Ekspresi wajah itu terlihat sangat menggemaskan meskipun sesekali mengerutkan wajah. Gadis kecil itu sungguh penasaran dengan orang yang dibawa oleh sang Kakak.
"Kakak, itu siapa?" tanya Sela penasaran.
"Coba tebak, siapa yang Kakak ajak sekarang?" Ralph dengan sengaja menggoda membuat gadis itu mendelik.
"Kalau ndak mau kasih tau, ya sudah. Sela mau main lagi," balas Sela ketus.
Andara yang melihat putrinya sudah bertumbuh menjadi gadis cantik pun melebarkan senyum.
"Sela?" panggil Andara lembut.
Kepala Sela mendongak menatap wanita yang sejak tadi tersenyum. "Tante siapa?"
"Ini Mama, nak. Mamanya Sela sudah sembuh," ujar Andara menahan air mata yang sudah penuh di pelupuk.
Mata Sela melebar sempurna. Gadis kecil itu refleks memeluk kaki Andara dengan erat.
"Mama ... Hiks ... Sela senang Mama sembuh." Gadis itu semakin terisak membuat Ralph tak tega.
"Kalau seneng kenapa nangis, Dek?"
"Ndak papa, Kak," jawab Sela pelan.
"Ayo kita pulang. Mama sudah rindu dengan rumah," ajak Andara mengalihkan pembicaraan.
"Pamit dulu dengan Ibu panti, Ma."
Ketiga orang itu menghampiri Ibu panti yang sedang memasak. Setelah itu, mereka bertiga berpamitan pulang karena masih ada urusan yang harus dikerjakan.
***
"Papi, kalung ini cocok gak dipakai Bris?"
Mores yang sedang mengecek berkas di ruang keluarga pun menoleh sebentar. "Cocok dong. Anak Papi kan cantik."
"Wah, keren banget Pi jaketnya. Jeno suka," celetuk Jeno memamerkan jaket yang dibawakan oleh Mores.
"Tentu, kan mahal. Papi gak akan beli barang murah untuk anak-anak Papi," sombong Mores membuat Ralin mendengus.
Kenapa Papi sombong banget sih. Keluh Ralin tanpa menyadari jika dia pun seperti itu.
"Alin kenapa diem aja?" tanya Mores setelah menyadari tak ada ocehan dari putrinya.
"Bm ngoceh, Pi," jawab Ralin malas.
"Lin, lo mau makan gak? Lagi banyak promo nih di resto langganan kita," tawar Jeno mengambil tempat disamping Ralin.
Ralin menanggapi dengan gelengan.
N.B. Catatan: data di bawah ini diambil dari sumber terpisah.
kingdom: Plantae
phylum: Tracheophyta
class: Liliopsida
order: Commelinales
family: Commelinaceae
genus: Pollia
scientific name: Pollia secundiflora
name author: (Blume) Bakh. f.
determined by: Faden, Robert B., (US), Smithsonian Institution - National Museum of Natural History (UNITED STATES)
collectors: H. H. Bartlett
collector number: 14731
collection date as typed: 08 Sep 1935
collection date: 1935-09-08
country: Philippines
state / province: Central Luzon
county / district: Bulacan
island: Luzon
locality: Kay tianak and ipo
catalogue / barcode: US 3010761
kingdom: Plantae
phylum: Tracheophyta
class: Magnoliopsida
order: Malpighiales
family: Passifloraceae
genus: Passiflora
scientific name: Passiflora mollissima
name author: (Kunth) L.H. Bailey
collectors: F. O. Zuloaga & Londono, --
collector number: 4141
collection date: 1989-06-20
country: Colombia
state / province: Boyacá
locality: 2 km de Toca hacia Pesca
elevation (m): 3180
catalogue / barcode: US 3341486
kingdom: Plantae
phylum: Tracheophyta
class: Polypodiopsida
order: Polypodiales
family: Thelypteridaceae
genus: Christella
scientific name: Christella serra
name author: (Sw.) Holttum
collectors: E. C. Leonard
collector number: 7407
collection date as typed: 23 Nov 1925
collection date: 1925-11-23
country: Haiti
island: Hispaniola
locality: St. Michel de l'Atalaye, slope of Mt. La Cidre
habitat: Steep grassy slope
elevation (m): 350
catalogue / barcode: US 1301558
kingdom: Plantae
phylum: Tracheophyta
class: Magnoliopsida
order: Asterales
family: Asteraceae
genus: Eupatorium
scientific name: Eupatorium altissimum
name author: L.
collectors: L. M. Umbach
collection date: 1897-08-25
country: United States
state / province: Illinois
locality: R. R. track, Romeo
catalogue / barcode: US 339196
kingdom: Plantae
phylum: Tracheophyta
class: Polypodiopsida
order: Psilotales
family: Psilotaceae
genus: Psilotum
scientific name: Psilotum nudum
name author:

Hari pertama PMS membuat mood nya naik turun.
"Ralin kenapa sih? Cerita coba sama Bris." Brisia dengan wajah penasarannya menatap Ralin.
"Ck, gak a--"
Ting! Tong!
"MBAK!! LIHATIN TAMU YANG DATENG!!" Teriakan menggelegar itu membuat Mores, Alvero, Jeno, serta Brisia menutup kedua telinganya rapat.
Seorang ART berlari tergopoh-gopoh setelah mendengar teriakan anak majikannya. Ia tak ingin kena amuk artis cantik namun sombong tersebut.
Tak berselang lama ART itu kembali diikuti seorang pemuda di belakangnya.
"Ngapain lagi lo kesini?" hardik Jeno memasang badan.
"Duduklah," titah Mores tanpa peduli raut cemberut Jeno.
Ralph mengambil posisi dengan sopan setelah diperintahkan oleh Papi dari gadis yang ia sukai.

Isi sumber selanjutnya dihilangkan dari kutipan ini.